Text segment.
┄┄┄┄┄┄┄┄┄┄

Thursday, January 28, 2010
Wednesday, January 27, 2010
American Idol Season 9 Dallas Auditions: Serenity Now ... Time to Focus on the Talent (Recap)
I'm even going to set aside my usual Kara-bashing banter because after seeing her somewhat subdued behavior throughout the first quarter of the show, I found myself feeling sorry for her; I sensed that she must still be worn out from the Katy "go ef your girl power" Perry beat down.
So without further ado, here are my four note-worthy contestants of the night:
1. Barney Girl Done Got Herself a Whip and She's All Growns Up. Erica Rhodes, who was a self-described "child-like"(?) star on Barney & Friends (I thought she was a child then) auditioned to En Vogue's "Free Your Mind" -- complete with a whip, black dominatrix skin-tight mini and Edward Scissorhand-esque boots. And who could blame her? She was just trying to send the message that "Barney kids grow up." To which NPH hilariously punctuated: "To be dirty little girls." And speaking of hilariousness during this audition, did any of you fellow Idol-Addicts happen to catch what Simon muffled after asking her "What's the big dream here?" Despite my five rewinds, I just couldn't decipher. And despite the somewhat disturbed feeling I took away from Erica's audition (and her, in my opinion, meek voice), the judges put her through to Hollywood because of her looks, I mean, brave effort.
2. A Weird Elephant in the Room? Dave Pittman, who competently sang Sam Cooke's "Bring It on Home to Me" will probably be remembered more so if I say he was the one with Tourette syndrome. Even though he stated from the get-go to the camera that it's a miracle it doesn't show when he sings, I'll admit that I found myself waiting for the slightest traces of it. And I fear that I will be doing this from here on out with him. While he really didn't show any signs during his actual song, NPH laid it on out there by asking, "Weird elephant in the room -- do you have Tourettes?" First of all, what if Dave didn't? Secondly, wouldn't this be something that is indicated on the judges' little bio sheets they constantly glance at as contestants step onto the audition-stage floor? But I digress. NPH thinks Pittman is "crazy brave" and Sime thinks people will like him. But Randy offered up the best critique, eloquently saying "Dude, I'm gonna say yes." Oh wait, I guess he didn't. Nonetheless, Dave Pittman is through to Hollywood.

┄┄┄┄┄┄┄┄┄┄

Saved data entries.
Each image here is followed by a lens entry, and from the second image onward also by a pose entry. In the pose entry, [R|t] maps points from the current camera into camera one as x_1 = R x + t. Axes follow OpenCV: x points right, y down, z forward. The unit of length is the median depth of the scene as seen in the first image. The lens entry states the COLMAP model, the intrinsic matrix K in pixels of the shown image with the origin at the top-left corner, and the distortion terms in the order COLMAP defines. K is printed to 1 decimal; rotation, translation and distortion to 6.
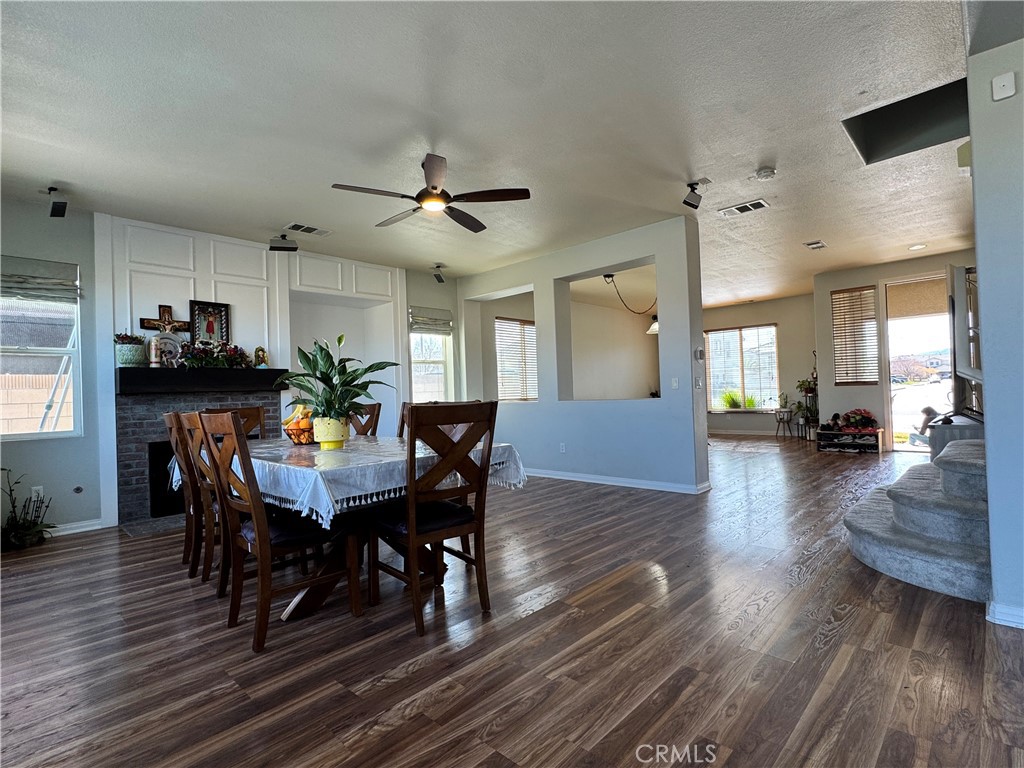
lens RADIAL K [[503.8, 0, 512.0], [0, 503.8, 383.9], [0, 0, 1]] dist [-0.006551, -0.001076]
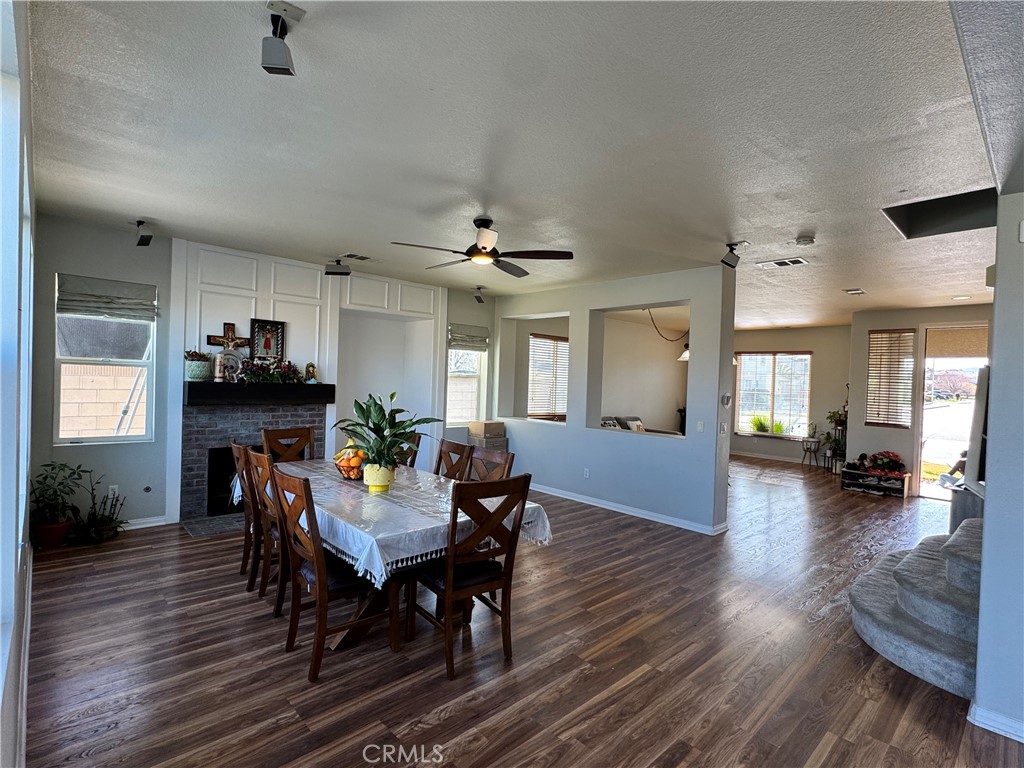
lens RADIAL K [[503.8, 0, 511.0], [0, 503.8, 382.2], [0, 0, 1]] dist [-0.006551, -0.001076]
pose [[0.996027, 0.069341, -0.055880, -0.015252], [-0.067860, 0.997302, 0.027995, -0.118847], [0.057670, -0.024092, 0.998045, -0.065221]]
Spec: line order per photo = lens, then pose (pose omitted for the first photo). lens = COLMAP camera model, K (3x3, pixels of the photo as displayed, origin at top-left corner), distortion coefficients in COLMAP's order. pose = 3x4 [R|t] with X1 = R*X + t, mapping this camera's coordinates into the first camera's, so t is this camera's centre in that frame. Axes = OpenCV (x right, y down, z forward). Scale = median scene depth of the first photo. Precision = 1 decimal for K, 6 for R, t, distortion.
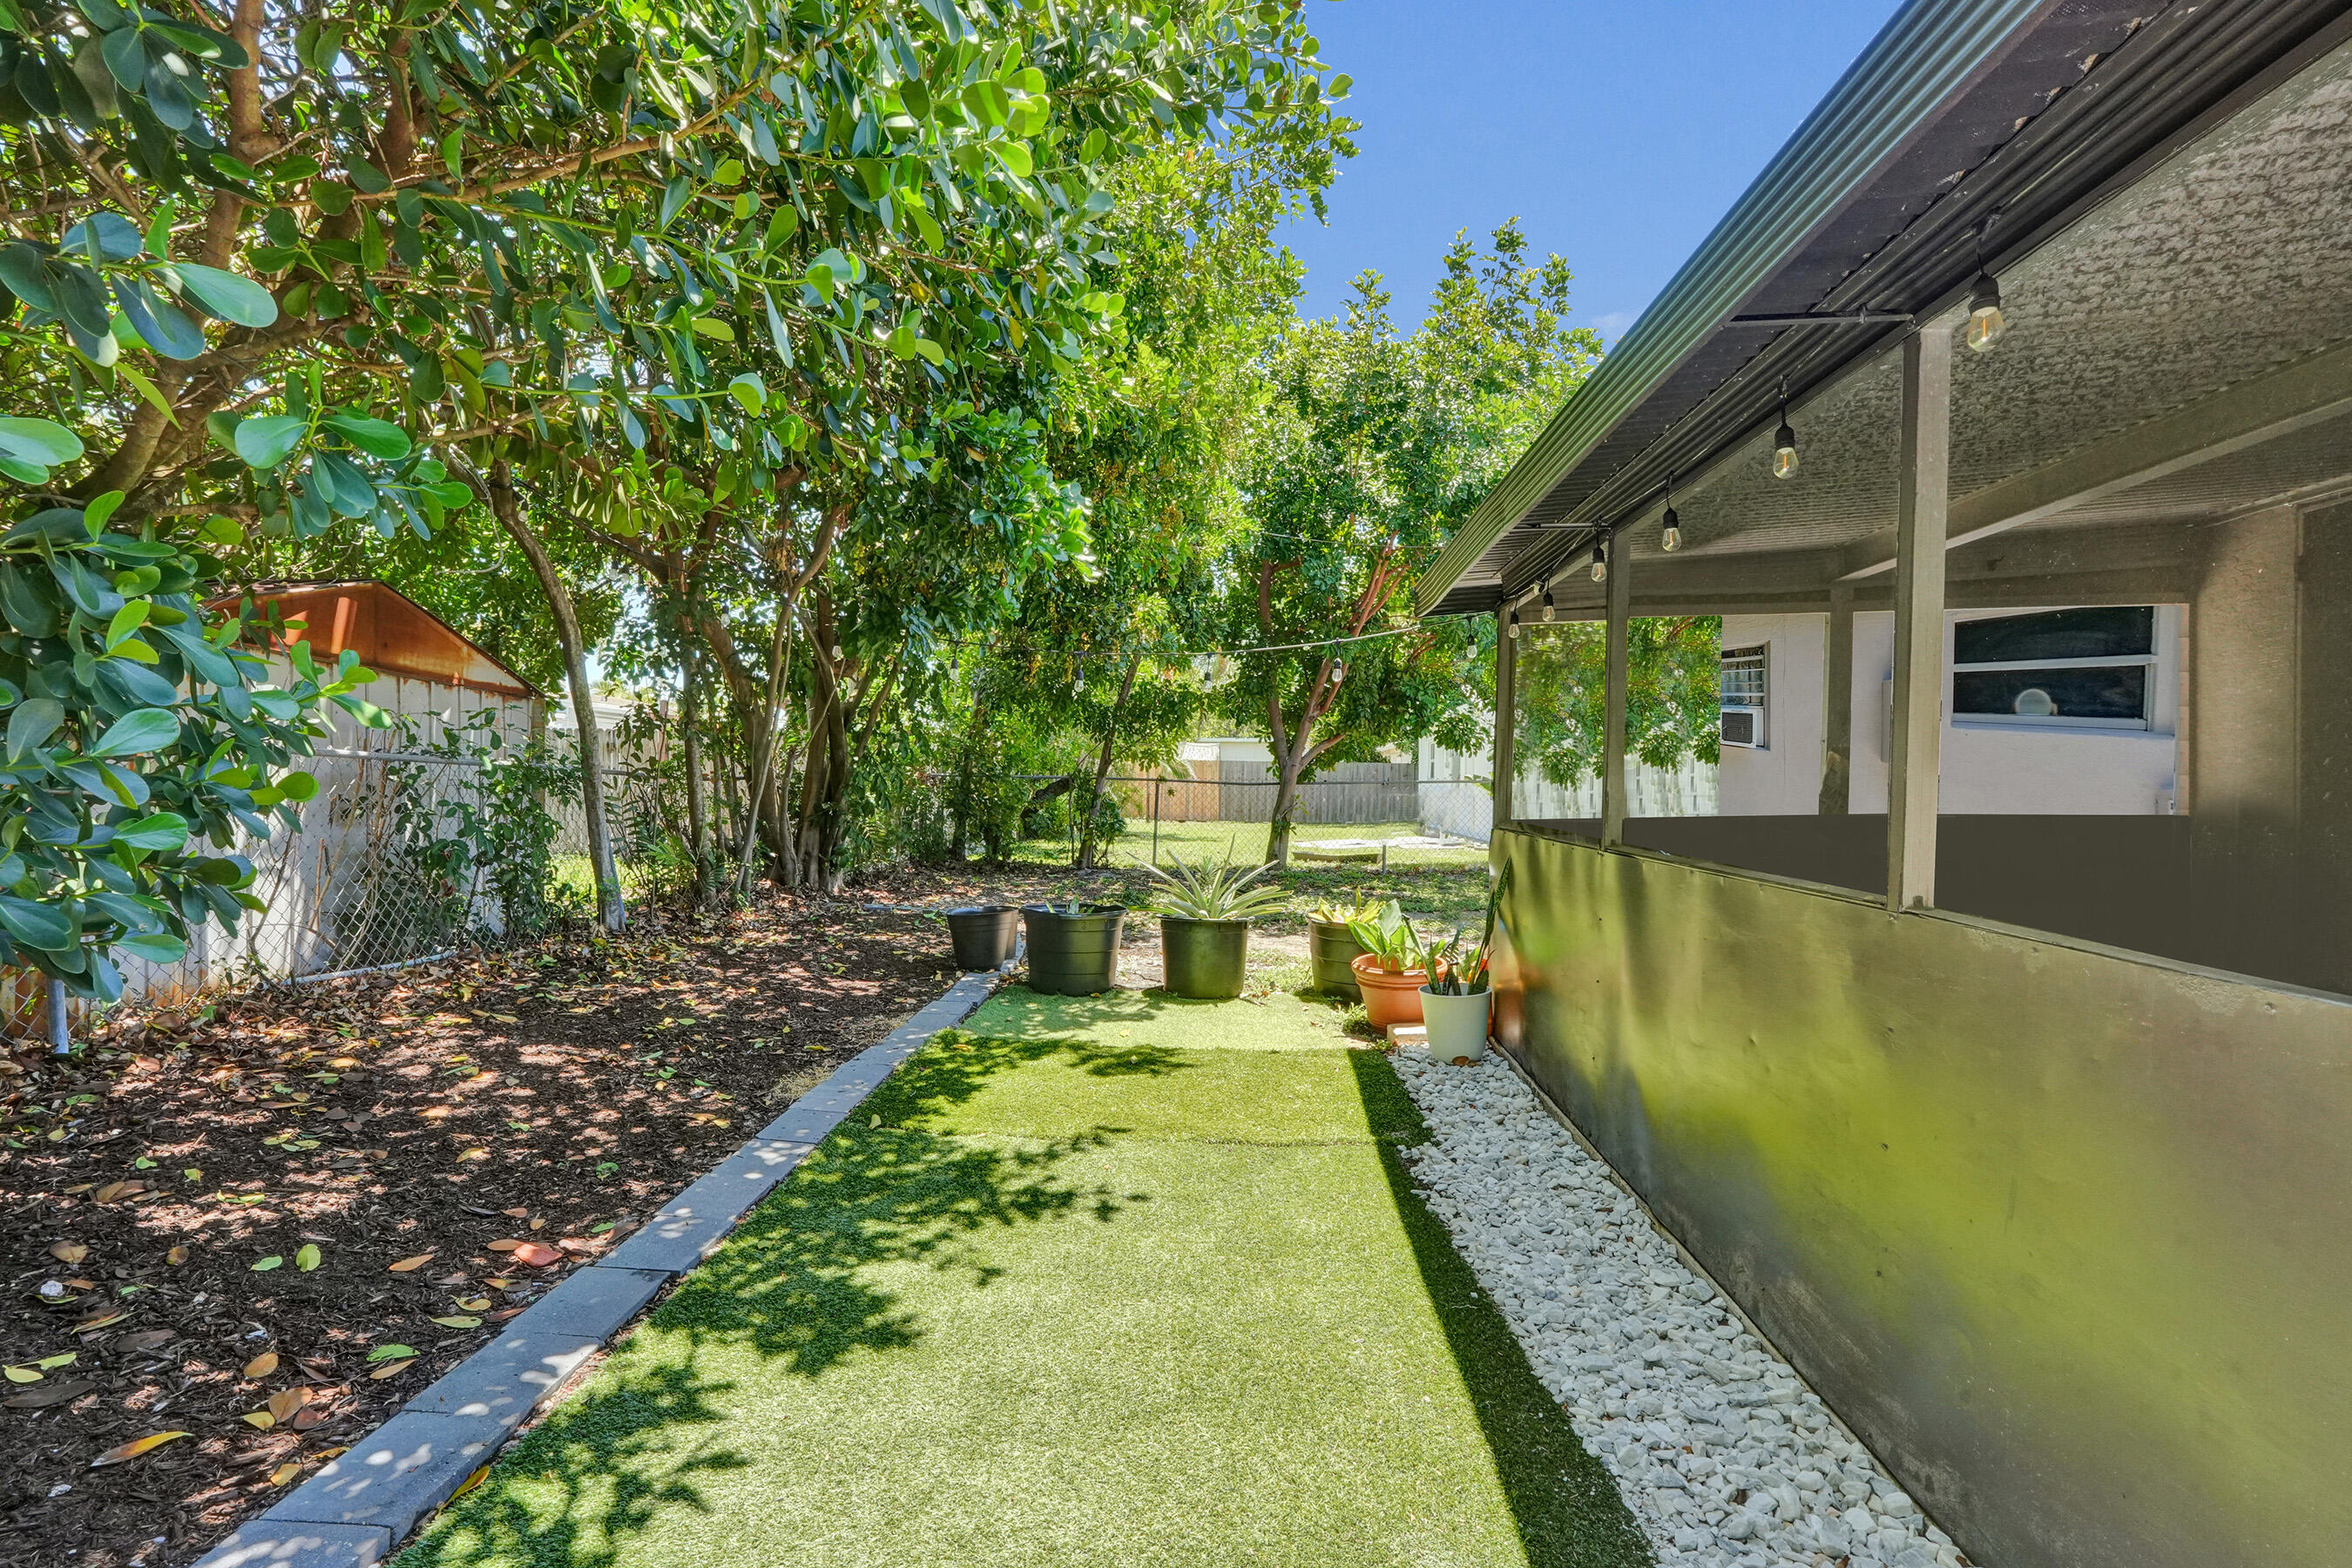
lens RADIAL K [[1083.4, 0, 1176.0], [0, 1083.4, 784.0], [0, 0, 1]] dist [0.001652, -0.000791]
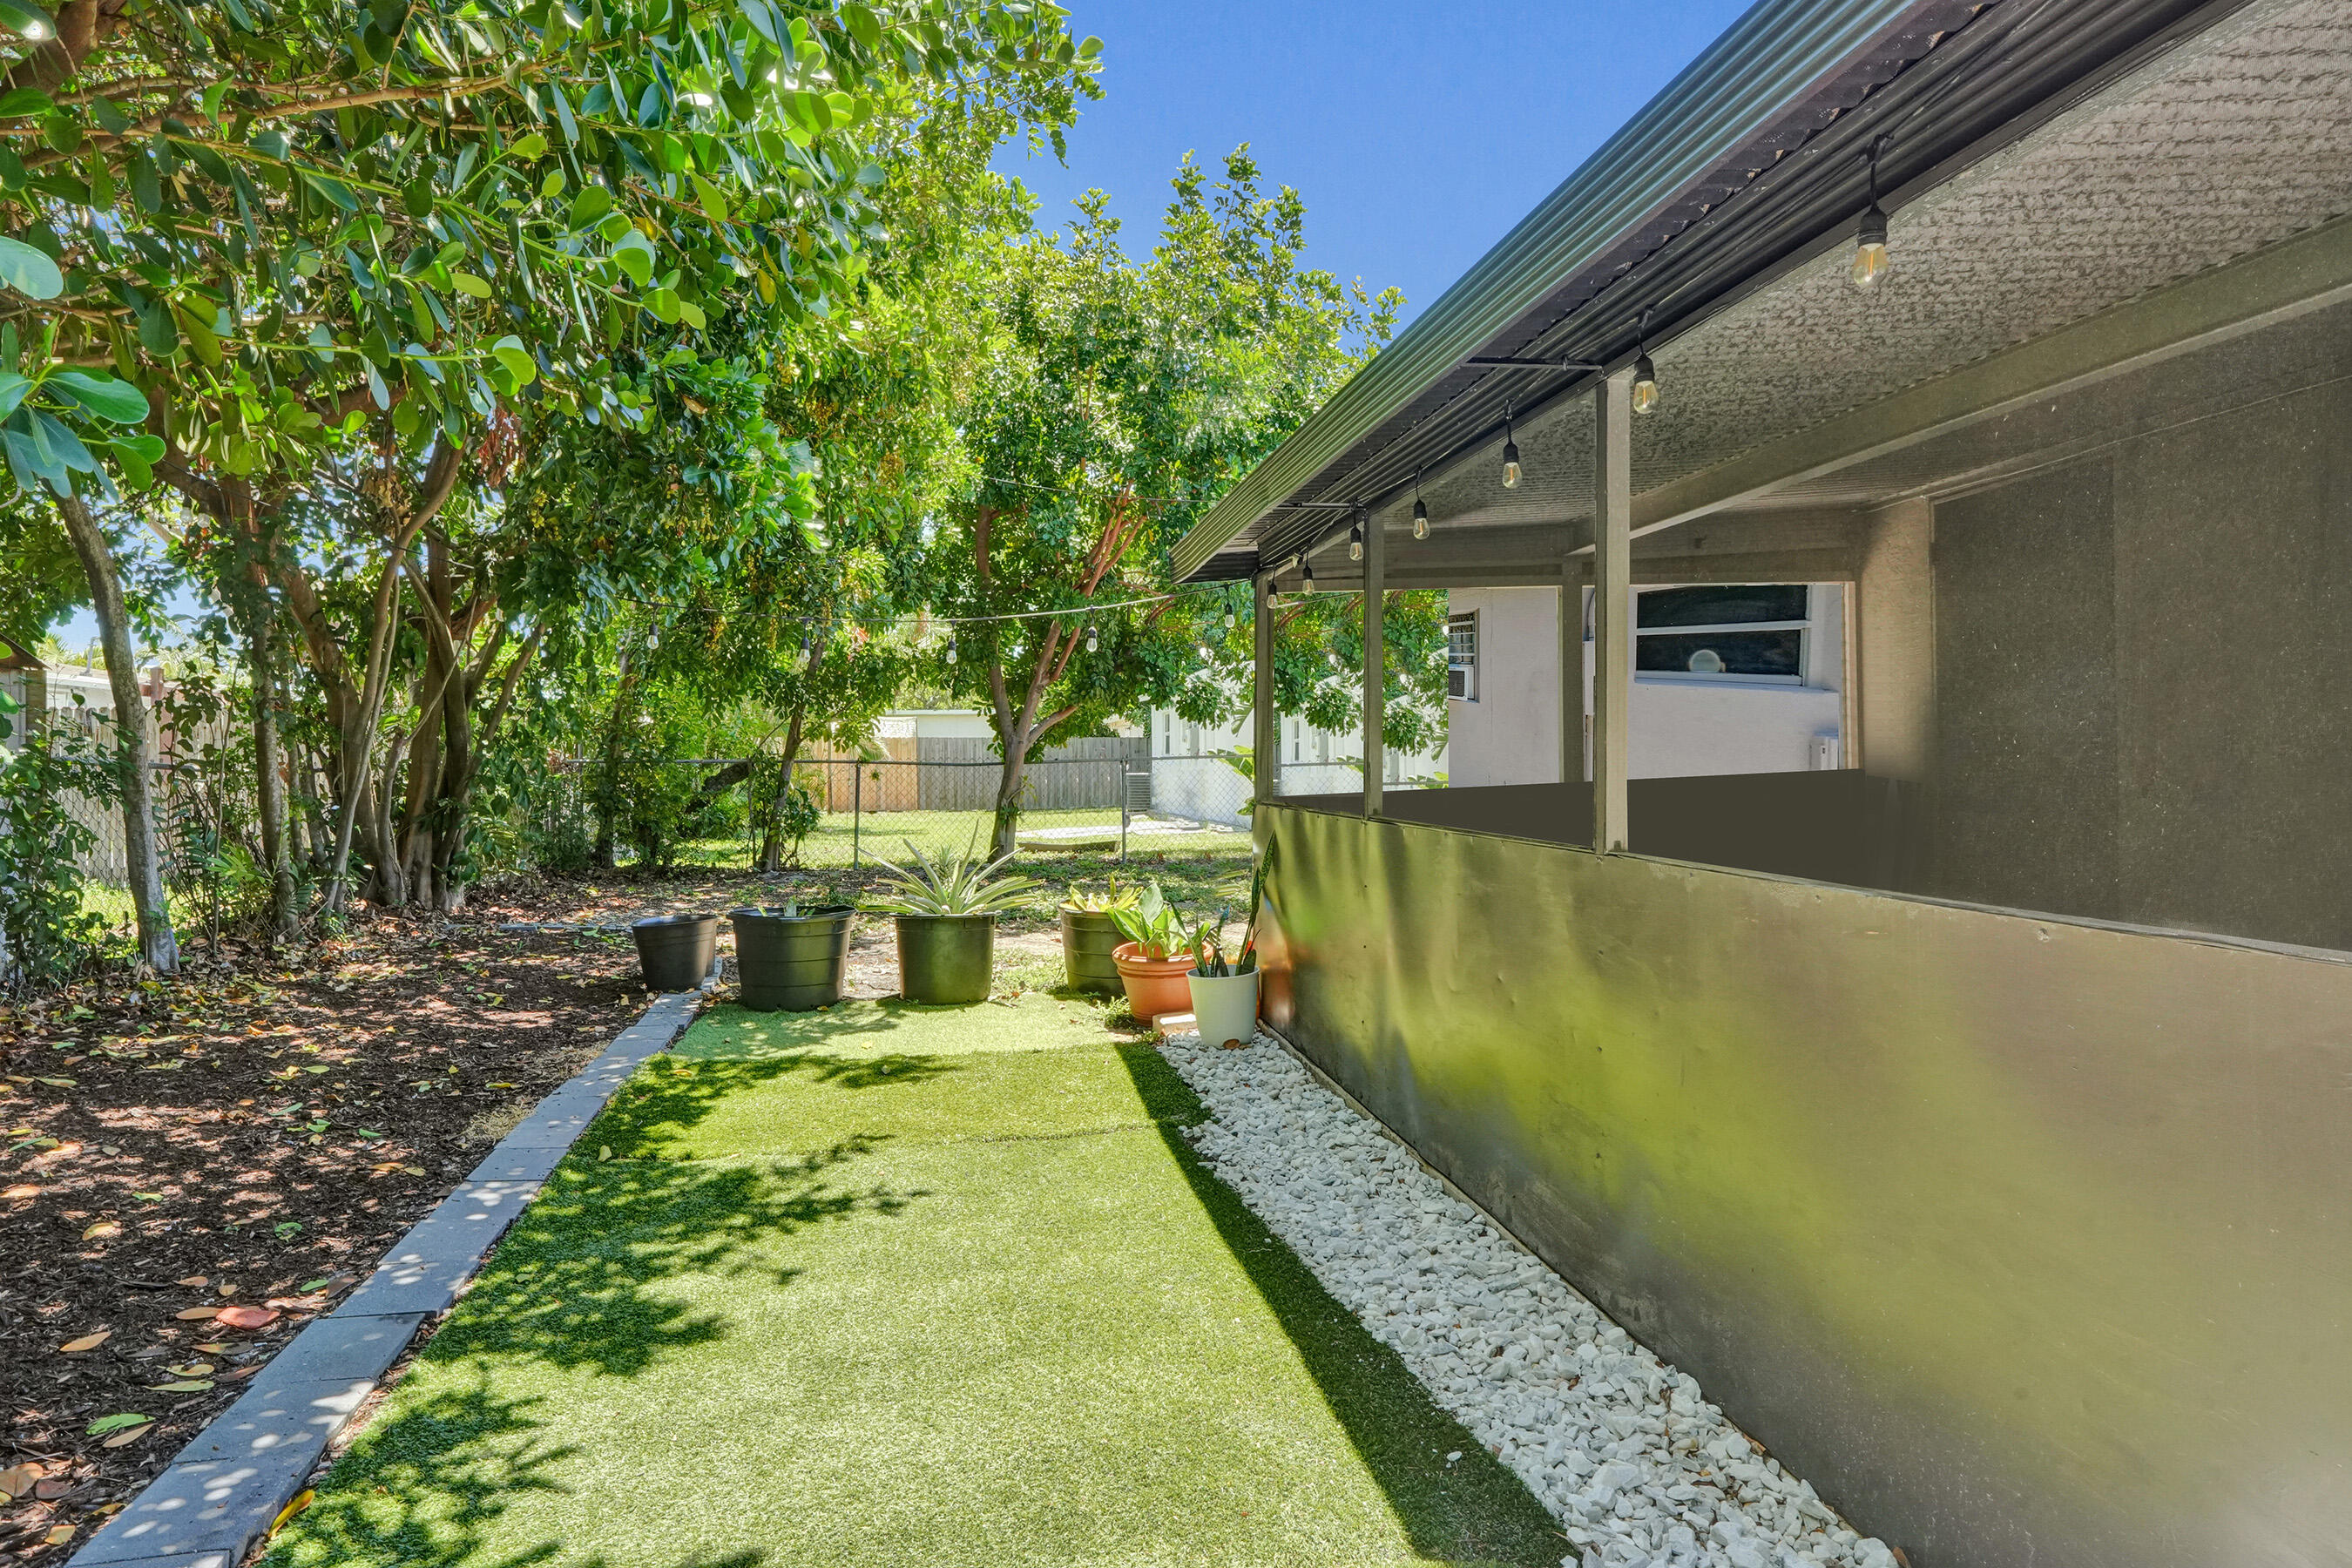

┄┄┄┄┄┄┄┄┄┄

Required actions.
1. In the Dallas auditions recap, what song did Dave Pittman sing?
2. According to the Dallas auditions recap, which items made up Erica Rhodes's audition look?
3. Carry on the American Idol Dallas auditions recap from where it stops.

Answers to the problems.
1. Sam Cooke's "Bring It on Home to Me."

2. A whip, a black dominatrix skin-tight mini, and Edward Scissorhand-esque boots.

3.
3. A Clever Ditty Wins With Bitty (a nickname of mine). Yes, I am partial to the creative little ditties that every once in a while surface during the Idol auditions. Todrick Hall is an excellent example of this. "Todrick is my name, and I'm here to play a part in your game. Hopped a plane, took a train just to claim my 15 minutes of fame . . . " His audition kind of reminded me of last season's Leneshe, who sang her self-penned little ditty, "Nati." Remember her? Although I think somewhere in his song Todrick referred to Randy as a "bump on a log," Buffoon Number Two (oops! sorry, I mean Mr. Jackson) found it to be "cute." Let me say that again. "Cute." Yes, "cute" was the word the dawg, who sported a t-shirt that read "Dude.", used to describe the likable Todrick's audition. Despite guest judge, Joe Jonas, looking less than impressed, Mr. Hall is through to Hollywood.
4. I'm Confused. Am I in Agreement with Kara's "Confused" Comment? My last note-worthy contestant of the night is Maegan Wright (wore a t-shirt that read "Break the Rules"). She also had the adorable, supportive little brother who "raised the roof" for her. Maegan sang "To Make You Feel My Love," and I'm wondering if I'm becoming delusional because I kind of liked when Kara (notice, I'm calling her Kara?) said she was "confused" by Maegan's audition. I was a bit confused by her too! Although, something tells me Kara's depth went as far as being confused my Maegan's wardrobe. Kindly telling Maegan that when she walked in, she thought she'd be a "joke," Kara found herself colored confused once Maegan "opened her mouth." I, on the other hand, was more confused with Maegan's unexpected phrasing. I noticed this as soon as she changed "face" ("when the rain is blowin' in your face") to a minor note. And although it was a little rushed in parts, I surprisingly found myself very pleased with Ms. Maegan's performance.
So what say you? Who were your favorites of the night? And I'm sorry, but I gotta do it: What was up with Kara ridiculing Vanessa Wright (hot pink outfit girl) for doing a "Britney thing" with her head. I'm sorry, don't you do that pretty much every other audition, Kara?! Especially to the ones you like?! Oh, no. Getting worked up. Serenity now, Elizabeth. Okay. All better. And what did you think about Christian Spear (the last girl of the night who is also a Leukemia survivor)? As much as I really wanted to like her, I wasn't crazy about the whole Melinda Doolittle-like gestures she was doing with her head and hands. That's it for now. 'Til next week!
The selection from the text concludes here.